Options That Slow Down the Run-time Performance

The table below lists options that can slow down the run-time performance. Some applications that require floating-point exception handling or rounding might need to use the -fpen dynamic option. Other applications might need to use the -assume dummy_aliases or -vms options for compatibility reasons. Other options that can slow down the run-time performance are primarily for troubleshooting or debugging purposes.

Table below lists the options that can slow down run-time performance.

Option

Description

-assume dummy_aliases

Forces the compiler to assume that dummy (formal) arguments to procedures share memory locations with other dummy arguments or with variables shared through use association, host association, or common block use. These program semantics slow performance, so you should specify
-assume
dummy_aliases only for the called subprograms that depend on such aliases.

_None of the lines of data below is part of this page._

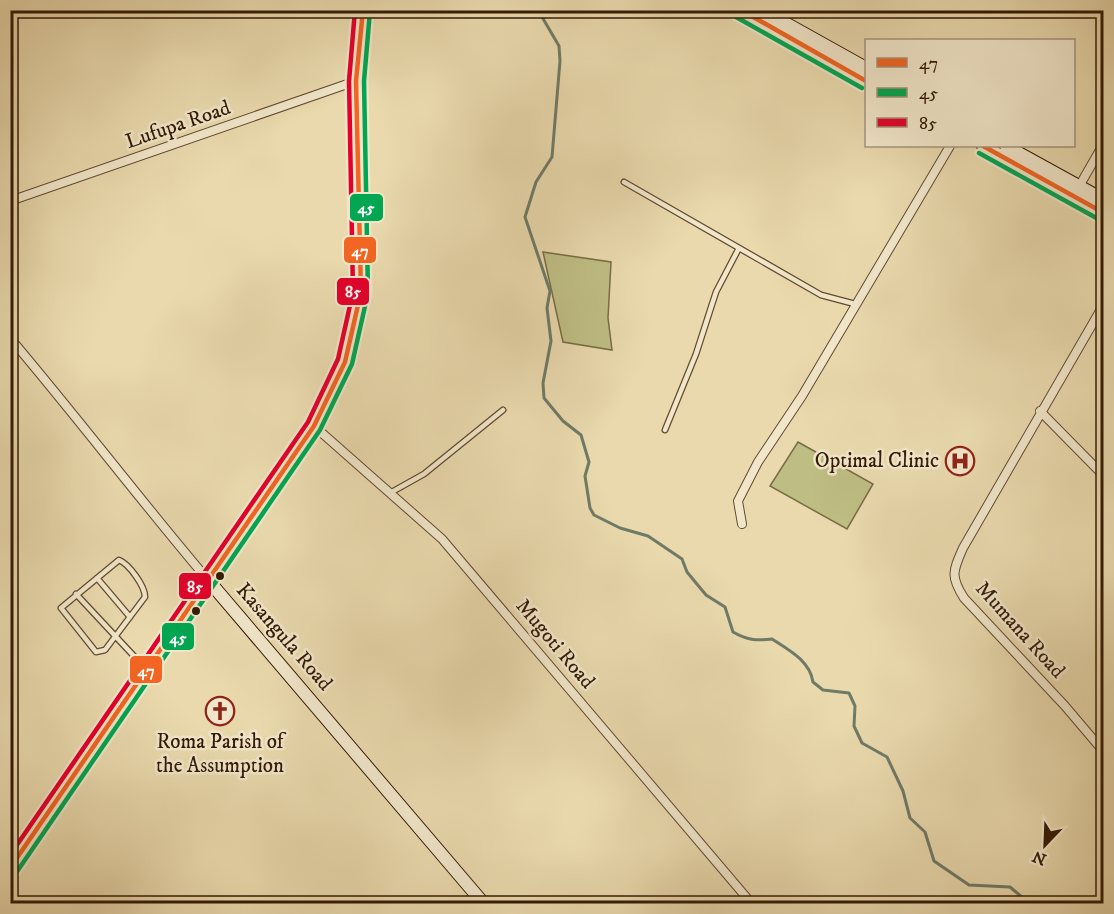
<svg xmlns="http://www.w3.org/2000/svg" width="1114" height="914" font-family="'IM FELL DW Pica',serif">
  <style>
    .green { fill: #bebd84; stroke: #796c44; stroke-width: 1.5 }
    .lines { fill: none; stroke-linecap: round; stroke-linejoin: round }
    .stream { stroke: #6f7a67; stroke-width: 3 }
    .service-casing { stroke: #614a2f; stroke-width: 7 }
    .minor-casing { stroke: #614a2f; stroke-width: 10 }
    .secondary-casing { stroke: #341a05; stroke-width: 14 }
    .service { stroke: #f1e6ca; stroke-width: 4.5 }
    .minor { stroke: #f1e6ca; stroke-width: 8 }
    .secondary { stroke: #f1e6ca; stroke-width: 12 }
    .bus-1-casing { stroke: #f1e6ca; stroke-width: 9 }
    .bus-2-casing { stroke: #f1e6ca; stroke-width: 9 }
    .bus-3-casing { stroke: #f1e6ca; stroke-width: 9 }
    .bus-1 { stroke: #f26522; stroke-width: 4.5 }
    .bus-2 { stroke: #00a651; stroke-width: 4.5 }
    .bus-3 { stroke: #e4002b; stroke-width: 4.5 }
    .bus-dot { fill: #341a05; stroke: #f1e6ca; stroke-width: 2 }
    .labels { text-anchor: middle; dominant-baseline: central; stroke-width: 5; stroke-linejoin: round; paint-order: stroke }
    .street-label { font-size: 21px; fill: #341a05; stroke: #f1e6ca }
    .poi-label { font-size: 21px; fill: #341a05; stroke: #f1e6ca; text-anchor: end }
    .line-badge { stroke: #f1e6ca; stroke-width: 2 }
    .badge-label { font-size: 16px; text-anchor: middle; font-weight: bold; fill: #fff }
  </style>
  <rect width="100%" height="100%" fill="#e9d9ad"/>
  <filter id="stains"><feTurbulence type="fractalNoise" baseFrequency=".00333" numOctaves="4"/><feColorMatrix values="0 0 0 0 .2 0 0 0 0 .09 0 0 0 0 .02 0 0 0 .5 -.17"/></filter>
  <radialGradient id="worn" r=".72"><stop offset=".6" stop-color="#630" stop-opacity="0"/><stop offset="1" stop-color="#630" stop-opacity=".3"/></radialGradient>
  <path class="green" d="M543 252 611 262 608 318 612 350 563 342Z
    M798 442 873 484 847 529 770 486Z"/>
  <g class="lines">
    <path class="stream" d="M538 10 559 46 560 61 552 157 536 182 525 217 550 291 547 308 551 341 543 383 544 398 563 421 581 435 589 462 585 476 590 508 594 515 620 528 648 536 682 559 687 572 706 595 725 607 733 632C747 640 756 641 772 639 789 650 810 661 813 682L823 690 849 693 855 706 854 726 862 743 887 757 903 791 910 818 925 832 934 861 969 885 1010 887 1023 898 1021 904"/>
    <g class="service-casing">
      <path id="service" d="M624 182 821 295 855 304
        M665 430 696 354 716 292 739 248
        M390 493 424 474 503 410
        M119 560C129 564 145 586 145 597L105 650 96 652 61 608Z
        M97 578 130 617
        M76 594 146 669"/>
    </g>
    <g class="minor-casing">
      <path id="minor" d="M1077 190 1104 143
        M10 201 356 81
        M1104 304 963 548C953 571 950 576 964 598L1065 706 1104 752
        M10 338C78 418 140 500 208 580
        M1040 411 1104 476
        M314 426 442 539 752 904
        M742 524 738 501 758 462 802 396 950 146"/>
    </g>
    <g class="secondary-casing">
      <path id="secondary" d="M740 10 866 81
        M762 10 866 68
        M983 146 1104 213
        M1006 146 1104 200
        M208 580 484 904
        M10 869 314 426C340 383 355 342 361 292L356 81 358 43 363 10"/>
    </g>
    <use href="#service" class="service"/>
    <use href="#minor" class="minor"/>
    <use href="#secondary" class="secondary"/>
    <g class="bus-1-casing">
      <path id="bus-1" d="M741 10 866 81
        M983 146 1104 213
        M10 868 314 426 345 362 361 292 356 81 363 10"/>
    </g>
    <g class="bus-2-casing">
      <path id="bus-2" d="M736 17 862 88
        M979 153 1100 220
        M16 873 320 430 352 364 368 293 364 81 370 11"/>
    </g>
    <g class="bus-3-casing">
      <path id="bus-3" d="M10 855 308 422 338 359 353 292 349 81 355 10"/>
    </g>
    <use href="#bus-1" class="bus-1"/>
    <use href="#bus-2" class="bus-2"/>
    <use href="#bus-3" class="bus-3"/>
  </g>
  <defs>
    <g id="hospital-ring" transform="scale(1.5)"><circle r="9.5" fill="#f1e6ca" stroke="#8f2418" stroke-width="1.5"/><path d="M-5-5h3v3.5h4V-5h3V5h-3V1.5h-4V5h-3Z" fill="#8f2418"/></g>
    <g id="church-ring" transform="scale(1.5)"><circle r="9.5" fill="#f1e6ca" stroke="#8f2418" stroke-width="1.5"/><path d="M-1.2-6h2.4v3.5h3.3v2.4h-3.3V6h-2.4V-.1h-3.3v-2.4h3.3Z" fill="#8f2418"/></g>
  </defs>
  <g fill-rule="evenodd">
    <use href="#hospital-ring" x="960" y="461"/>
    <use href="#church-ring" x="220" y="711"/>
  </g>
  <g class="bus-dot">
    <circle cx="220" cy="576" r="5"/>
    <circle cx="196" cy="611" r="5"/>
  </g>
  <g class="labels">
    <g class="street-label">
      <text transform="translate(178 125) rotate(-19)">Lufupa Road</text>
      <text transform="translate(1020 630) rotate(48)">Mumana Road</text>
      <text transform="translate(284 637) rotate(49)">Kasangula Road</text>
      <text transform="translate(555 644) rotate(50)">Mugoti Road</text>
    </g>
    <g class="poi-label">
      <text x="939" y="461">Optimal Clinic</text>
      <text x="220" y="742" text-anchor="middle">Roma Parish of<tspan x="220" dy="24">the Assumption</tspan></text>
    </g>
  </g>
  <g class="line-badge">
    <rect x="349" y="193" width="35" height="29" rx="6" fill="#00a651"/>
    <rect x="343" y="236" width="34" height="28" rx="6" fill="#f26522"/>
    <rect x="336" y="277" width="34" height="29" rx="6" fill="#e4002b"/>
    <rect x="178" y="572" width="34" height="28" rx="6" fill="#e4002b"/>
    <rect x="161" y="622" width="34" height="29" rx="6" fill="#00a651"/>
    <rect x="129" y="655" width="34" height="29" rx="6" fill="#f26522"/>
  </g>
  <g class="badge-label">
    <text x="366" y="213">45</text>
    <text x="360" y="256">47</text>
    <text x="353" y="297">85</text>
    <text x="195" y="592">85</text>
    <text x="178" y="643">45</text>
    <text x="146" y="676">47</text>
  </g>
  <rect width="1114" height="914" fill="none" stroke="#e9d9ad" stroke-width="36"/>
  <rect x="12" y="12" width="1090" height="890" fill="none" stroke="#341a05" stroke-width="3"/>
  <rect x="18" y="18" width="1078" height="878" fill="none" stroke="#341a05" stroke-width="1.5"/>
  <rect x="865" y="39" width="210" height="108" fill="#f1e6ca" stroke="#a5947b" stroke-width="1.5"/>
  <rect x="877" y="58" width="30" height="9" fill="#f26522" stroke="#a5947b" stroke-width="1.5"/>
  <text x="919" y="69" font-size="18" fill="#341a05">47</text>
  <rect x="877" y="88" width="30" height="9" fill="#00a651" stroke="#a5947b" stroke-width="1.5"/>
  <text x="919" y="99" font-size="18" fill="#341a05">45</text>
  <rect x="877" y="118" width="30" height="9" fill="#e4002b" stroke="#a5947b" stroke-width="1.5"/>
  <text x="919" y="129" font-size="18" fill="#341a05">85</text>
  <g transform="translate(1045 845) rotate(203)" stroke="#f1e6ca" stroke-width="4.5" paint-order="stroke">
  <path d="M0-4.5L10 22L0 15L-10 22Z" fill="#341a05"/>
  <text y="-9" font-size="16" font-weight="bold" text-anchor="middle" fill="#341a05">N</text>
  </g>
  <rect width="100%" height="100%" filter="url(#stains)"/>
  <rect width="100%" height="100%" fill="url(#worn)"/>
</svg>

The use of dummy aliases violates the FORTRAN 77 and Fortran 95/90 standards but occurs in some older programs.

-c

If you use -c when compiling multiple source files, also specify
-o
outputfile to compile many source files together into one object file. Separate compilations prevent certain interprocedural optimizations, such as when using multiple f90 commands or using -c without the -ooutputfile option.

-check bounds

Generates extra code for array bounds checking at run time.

-check overflow

Generates extra code to check integer calculations for arithmetic overflow at run time. Once the program is debugged, omit this option to reduce executable program size and slightly improve run-time performance.

-fpe 3

Using this option slows program execution. It enables certain types of floating-point exception handling, which can be expensive.

-g  

Generate extra symbol table information in the object file. Specifying this option also reduces the default level of optimization to -O0 or -O0 (no optimization).

Note

The -g option only slows your program down when no optimization level is specified, in which case -g turns on -O0, which slows the compilation down. If -g, -O2 are specified, the code runs very much the same speed as if -g were not specified.

-inline none
-inline
manual

Prevents the inlining of all procedures except statement functions.

-save

Forces the local variables to retain their values from the last invocation terminated. This may change the output of your program for floating-point values as it forces operations to be carried out in memory rather than in registers, which in turn causes more frequent rounding of your results.

-O0

Turns off optimizations. Can be used during the early stages of program development or when you use the debugger.

-vms

Controls certain VMS-related run-time defaults, including alignment. If you specify the -vms option, you may need to also specify the -align records option to obtain optimal run-time performance.